Atlanticactu/ Bassirou Diomaye Faye/ Serigne Ndong

La réunion de haut niveau préparatoire à la Conférence des Nations Unies sur l’Eau 2026 a été ouverte par le Président de la République du Sénégal, Bassirou Diomaye Faye, dans un contexte de plaidoyer pour l’augmentation des investissements. L’urgence consiste à inverser la situation des milliers de personnes privées d’eau potable et d’assainissement dans le monde.

La Réunion de Haut Niveau Préparatoire à la Conférence des Nations Unies sur l’Eau 2026 constitue un moment clé de plaidoyer.
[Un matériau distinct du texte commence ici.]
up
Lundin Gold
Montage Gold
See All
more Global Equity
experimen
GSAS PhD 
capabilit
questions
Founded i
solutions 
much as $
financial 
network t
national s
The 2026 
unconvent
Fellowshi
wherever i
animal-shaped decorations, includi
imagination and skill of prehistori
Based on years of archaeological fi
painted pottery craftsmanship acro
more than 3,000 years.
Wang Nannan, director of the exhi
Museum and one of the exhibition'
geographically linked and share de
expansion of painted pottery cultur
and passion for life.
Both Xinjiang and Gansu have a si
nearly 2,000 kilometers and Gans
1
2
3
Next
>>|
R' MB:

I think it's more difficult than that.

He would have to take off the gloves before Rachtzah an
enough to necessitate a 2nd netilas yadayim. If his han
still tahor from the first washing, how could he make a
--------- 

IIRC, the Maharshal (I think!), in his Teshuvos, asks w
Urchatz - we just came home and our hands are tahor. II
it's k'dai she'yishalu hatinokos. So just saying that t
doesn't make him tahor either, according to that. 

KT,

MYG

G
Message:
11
Les investissements dans la construction d’ouvrages de production d’eau potable entraînent des bénéfices dans de nombreux autres secteurs.

« Investir dans l’eau, c’est investir dans un bien public mondial ; cela appelle des réponses collectives, équitables et adaptées aux capacités de chacun », a souligné le Président de la République.

Le Président Bassirou Diomaye Diakhar Faye a établi un lien entre les investissements dans l’eau et la prévention des conflits.

« Investir dans l’eau n’est pas seulement financer des infrastructures, mais également investir dans la résilience climatique, dans la prévention des tensions et des conflits, dans la stabilité et la prospérité mondiales », a insisté le chef de l’État, qui a également salué le partenariat de confiance avec la co-présidence émiratie, fondé sur une vision commune mettant l’eau au cœur de l’agenda international pour un meilleur accès et une gestion apaisée des ressources hydriques.

Il a rappelé que l’eau est au cœur de nombreuses activités humaines et constitue un levier de résilience face au changement climatique.

« Votre présence à Dakar témoigne de l’importance politique que la communauté internationale accorde à l’eau et à l’assainissement ; non seulement comme enjeux sectoriels, mais également comme fondements essentiels de la dignité humaine, de la santé des populations, de la stabilité des sociétés et de la prospérité partagée des nations », a déclaré le Président lors de cette réunion préparatoire organisée avec les Émirats arabes unis.

Si la ressource est indispensable pour l’Homme et la nature et au maintien de l’équilibre planétaire, la crise de l’eau demeure une réalité mondiale.

Dans son discours, le Président a cité les Nations Unies pour rappeler que 2,2 milliards de personnes n’ont pas accès à une eau potable sûre, près de 3,5 milliards manquent de services d’assainissement adéquats, et près de 4 milliards subissent une pénurie d’eau sévère au moins un mois par an.

La situation en Afrique est encore plus préoccupante : 40 % de la population n’a pas accès à l’eau potable et plus de 70 % manquent de services d’assainissement de base. « C’est une situation moralement inacceptable et tant qu’elle persistera, notre responsabilité collective restera engagée, car les crises de l’eau alimentent les crises alimentaires, fragilisent les économies, déplacent des populations et exacerbent les tensions », a souligné le Président.

Le coût de l’inaction

Pour inverser cette tendance, des investissements massifs sont nécessaires. Le chef de l’État a insisté sur l’ampleur du coût de l’inaction : « Face à cette précarisation de la vie, le coût de l’inaction est immense. Il se mesure en vies humaines perdues, en opportunités de développement compromises, en fractures sociales aggravées et parfois en paix menacée ».